Sparanise – Ecco un ritratto del salesiano Mario Di Giovanni, nostro illustre concittadino tragicamente scomparso 25 anni fa a Fossano in provincia di Cuneo. La Storia - Quando l’ingegno si incontra con l’onestà, il capolavoro è garantito. Capitò così per Mario, una vita dedicata al dovere, fino al sangue, condita con quella mistura fatta di intelligenza viva, di generosità senza ripensamenti, di onestà, e di un senso del dovere che non concedeva deroghe. Mario si trovò a Valdocco, l’oratorio di Don Bosco, a 14 anni e lì decise che la sua casa per l’avvenire sarebbe stata quella, e la sua nuova famiglia sarebbero diventati i confratelli che avevano fatto la stessa scelta e i giovani che l’obbedienza gli avesse affidato, e Don Bosco il suo punto di riferimento per sempre. Avrebbe desiderato intraprendere la via del sacerdozio, ma una brutta artrosi non glielo permise. La cosa non lo scoraggiò più di tanto: l’importante era rimanere con Don Bosco e ci rimase. Come salesiano laico. Il suo lavoro e capolavoro fu il laboratorio di meccanica, il suo laboratorio, quello in cui era capo, insegnante, custode, manutentore, innovatore… Schizzi, disegni, progetti: sognava in grande. Un sogno, il suo, cui dedicò intelligenza, cuore, energie. Seguiva uno per uno i suoi allievi, insegnava la precisione, era convinto che il lavoro fosse espressione dell’uomo, che rivelasse la sua impronta, il suo genio, che fosse il marchio di fabbrica della sua individualità. Nel laboratorio trascorreva ore ed ore anche dopo le lezioni. Quando la notte era già alta e il buio occultava finestre e avvolgeva corridoi e aule, una luce rivelava che in una stanza c’era ancora attività, era quella del suo ufficio. Lui era lì a correggere i compiti, preparare esercitazioni, progettare migliorie… Così fino a quella disgraziata notte del 28 febbraio 1983. Incaricato della disciplina dell’Istituto di Fossano, uomo retto, di assoluta onestà, riempito dell’amore a Don Bosco e ai giovani, egli esigeva dai ragazzi responsabilità, impegno, obbedienza. Spesso era costretto a intervenire perché tutto filasse liscio e l’ambiente mantenesse quella serietà tanto propizia allo studio, alla preghiera, alla convivenza armonica
Lo fece anche con due convittori la cui condotta turbava il delicato equilibrio necessario in un collegio dove un centinaio di giovani di diversa estrazione, con caratteri spesso opposti e idee divergenti, convivevano gomito a gomito 24 ore su 24. Intervenne con decisione: far finta di niente e lasciar perdere poteva significare la ingestibilità dell’ambiente, con tutte le conseguenze che un tale stato di cose può portare con sé. Fatto sta che Mario incappò quella volta in un risentimento assurdo, il cui epilogo fu tragico. La sera del 28 Febbraio 1983 venne chiamato da uno dei due per soccorrere l’altro che fingeva di sentirsi male. Mario si precipitò subito verso l’angolo indicato, spinto dal dovere e dal sincero amore per i giovani che rimproverava quando occorreva, ma che amava in modo genuino e disinteressato. Si chinò su di lui… Gli fu fatale. Colpito prima con un martello da chi l’aveva chiamato, poi anche dall’altro, egli si accasciò a terra dicendo: “Madonna mia…Madonna mia…..Che cosa fate? Io vi perdono!”

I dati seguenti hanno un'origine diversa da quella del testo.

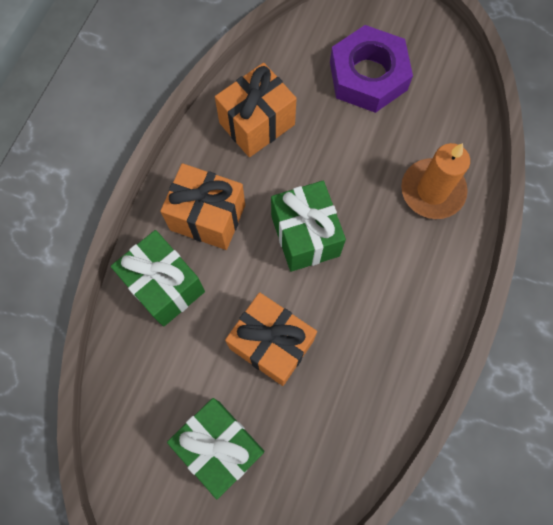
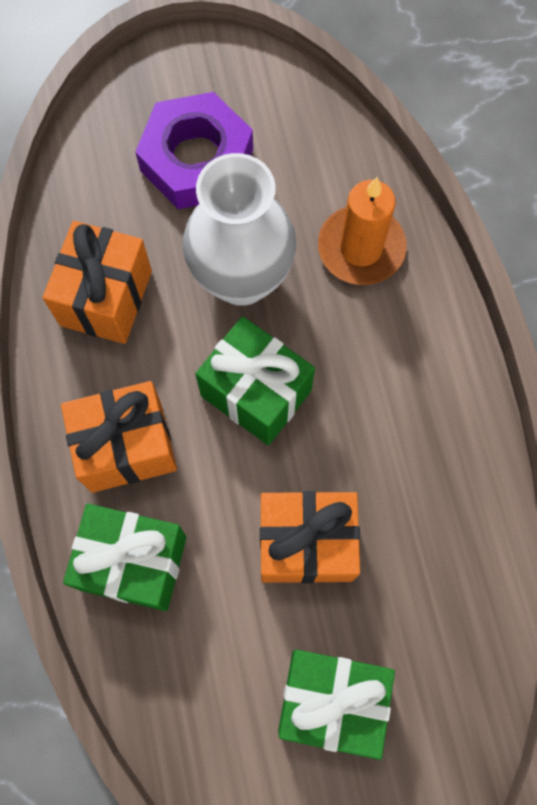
camera: 35 degrees left, 0 degrees up
none -> white vase [183,153,296,306]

Mario Di Giovanni lascia a noi una testimonianza di dedizione totale ai giovani nella verità delle cose, nella volontà di offrire in modo costante e coerente con se stesso prima ancora che con gli altri una formazione educativa fondata non su sdolcinature inconcludenti, ma nella serietà e probità di vita e di azione.
Mario è Dono di Dio: amato e stimato da tutta la Comunità Salesiana di Fossano e non solo, dedito ad ogni istante della sua vita per i giovani, i “suoi” giovani, anche per quelli che né hanno tradito l’amore.
Ha testimoniato nel Perdono Supremo quanto ha vissuto nell’amore ogni istante della sua vita consacrata.